Mi limiterò, quindi, a considerare alcune stele ancora visibili in loco. La stele di travertino, incastrata nel muro esterno di un  palazzo di via Mazzocchi, presenta il pilastrino di sinistra rotto; quello su­perstite è di stile ionico; nel frontone si vede la testa della Medusa, al cen­tro tre figure con il volto alquanto guasto: una donna, leggermente ri­volta verso il compagno, al quale con il braccio sinistro cinge il collo e con la destra stringe la mano; quanto alla seconda figura maschile, po­trebbe trattarsi di un fratello; fra le figure principali sono inseriti tre pic­coli busti molto consunti, forse i figli; sull’epistilio, l’iscrizione ci ricorda i nomi dei defunti raffigurati. All’interno dello stesso palazzo, c’è un’altra stele più piccola, sfuggita alla Forti, ma non al Mommsen, con due figure femmi­nili, coperte da pallae talares, che si tengono per mano.  In via Melorio, nel palazzo Fortini, invece, ci sono due stele, una recante un busto muliebre dal viso deteriorato, col braccio destro ripiegato sul petto ed in mano un groppo di pieghe, ed una più grande, con pilastrini dorici, testa della Medusa sul frontone e, nel campo, due figure, una donna col capo ve­lato rivolta verso il compagno, cui cinge il collo col braccio sinistro e stringe la mano con la destra. Nello stesso cortile, sono visibili una stele senza figure umane, ma solo con l’epigrafe, un’ara di età imperiale con una breve iscrizione, una lapide dalla scritta indecifrabile ed un avanzo di iscrizione funeraria.

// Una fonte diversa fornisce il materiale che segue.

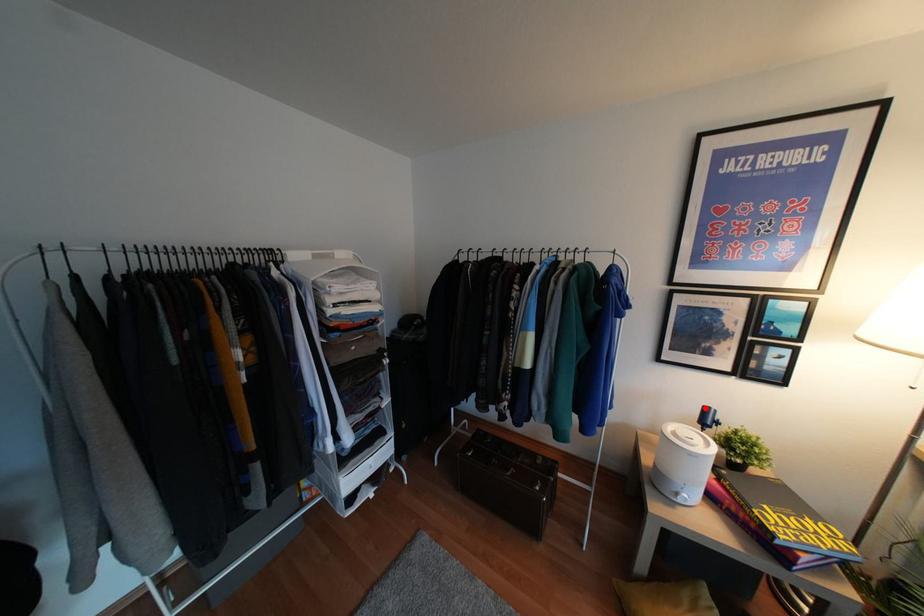
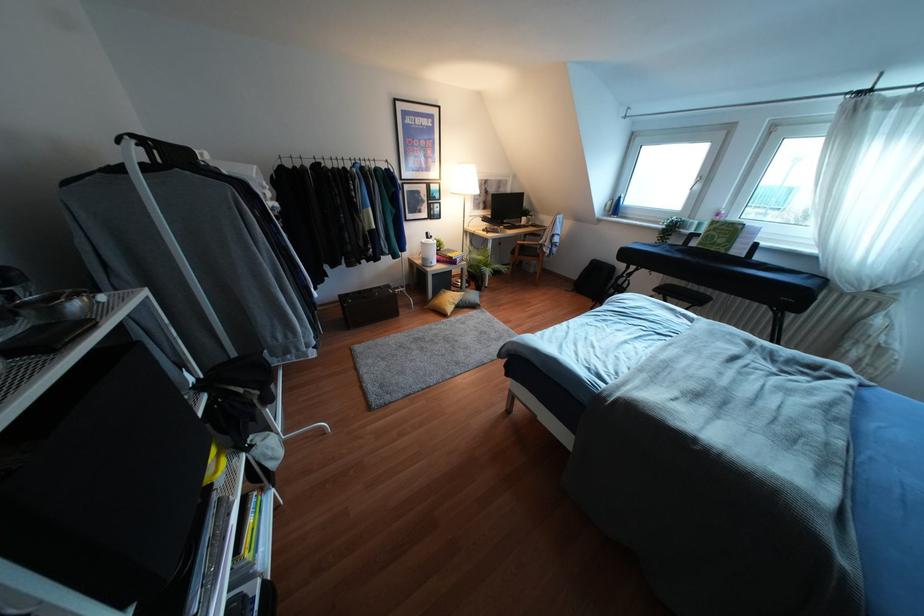
Question: A red point is marked in image1. In image2, is the corresponding 3D point closer to the camera or farther? Reply with the corresponding letter.

Choices:
 (A) The corresponding 3D point is closer.
 (B) The corresponding 3D point is farther.

Answer: (A)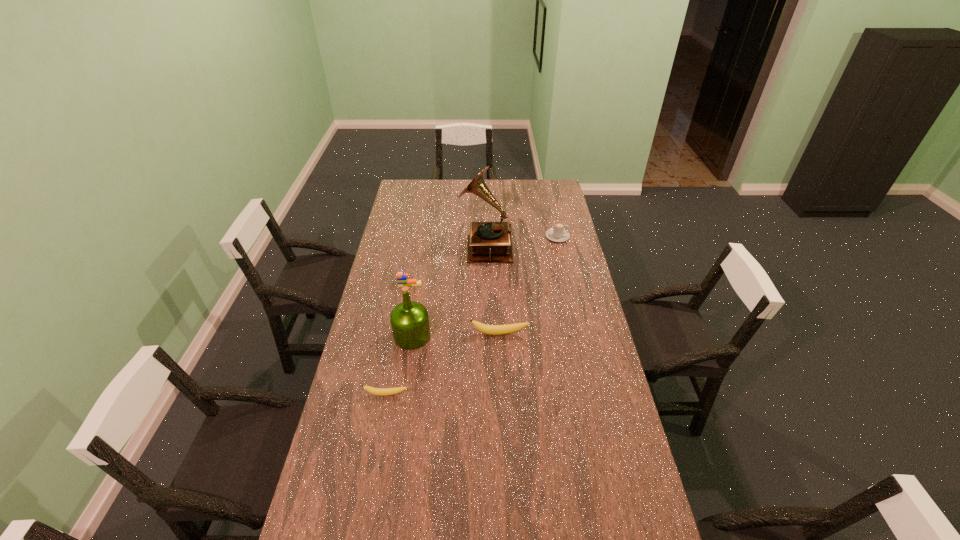
At what (x,y) coordinates should I click in order to perform the action: click on the left banana. Please return your answer as a coordinate pair (x, y). Looking at the image, I should click on (375, 391).

Image resolution: width=960 pixels, height=540 pixels. I want to click on the shortest object, so click(375, 391).

Where is `the farther banana`? Image resolution: width=960 pixels, height=540 pixels. the farther banana is located at coordinates (509, 328).

The height and width of the screenshot is (540, 960). I want to click on the right banana, so click(509, 328).

I want to click on record player, so click(x=488, y=241).

Where is `cappuccino`? The height and width of the screenshot is (540, 960). cappuccino is located at coordinates (558, 234).

The height and width of the screenshot is (540, 960). What are the coordinates of `Lego` in the screenshot? It's located at (402, 278).

Locate an element on the screen. This screenshot has height=540, width=960. the fourth nearest object is located at coordinates (402, 278).

You are a GUI agent. You are given a task and a screenshot of the screen. Output one action in this format:
    pyautogui.click(x=<x>, y=<y>)
    Task: Click on the olive oil
    
    Given the screenshot: What is the action you would take?
    pyautogui.click(x=409, y=320)

The height and width of the screenshot is (540, 960). In order to click on free spot located 0.100m on the upward curve of the nearer banana in this screenshot , I will do pyautogui.click(x=381, y=424).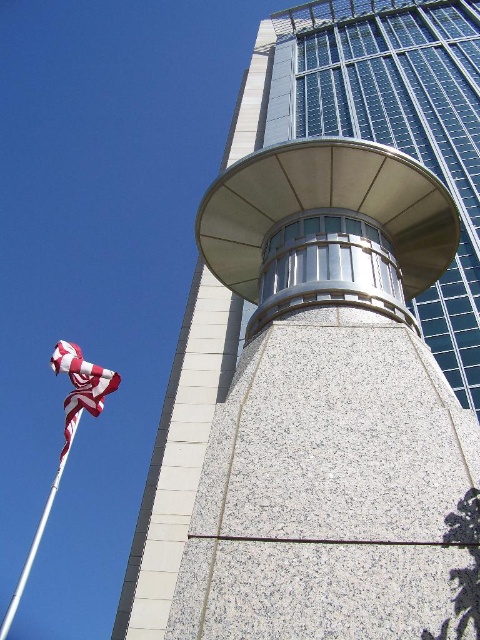
Is striped fabric flag at left bigger than white glossy flag pole at lower left?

 Sulla sorte delle stele, dei blocchi iscritti e di altri pezzi d’antichità che si trovavano nel giardino del palazzo  Teti in via R.d’Angiò ed erano visibili fino a qualche anno fa, è calato il più fitto mistero. Tra l’altro, c’era una stele che presentava al centro una figura femminile e due blocchi di travertino con iscrizioni attestanti la conferma dei benefici al tempio di Diana da parte di Vespasiano e l’esistenza del culto di Mitra a Capua prima della scoperta del mitreo. Le stele erano generalmente piantate a terra lungo le strade sia in città, sia fuori le mura. Nel Museo di Capua antica si trovano alcune stele ben conservate, la più grande delle quali presenta quattro figure per intero, marito e moglie che si tengono per mano e due figli, risalente al I sec. dC, mentre nelle altre è contenuto un solo personaggio, una figura maschile per in­tero ed un bu­sto maschile; una, infine, non presenta rilievi, ma solo l’epi­grafe . Mi sembra il caso di includere in questa rassegna la grande stele che si trova a Capua, in via Principi Normanni, che mostra nel campo centrale ben cinque busti a rilievo, raffiguranti quattro uomini ed una donna al centro; fra la seconda e la terza figura si nota un uccellino ri­volto a sinistra. Una grande quantità di stele si trova nel Museo Campano e per le strade di Capua, ma anche ad Aversa, a Sessa e in vari centri del­l’agro Campano.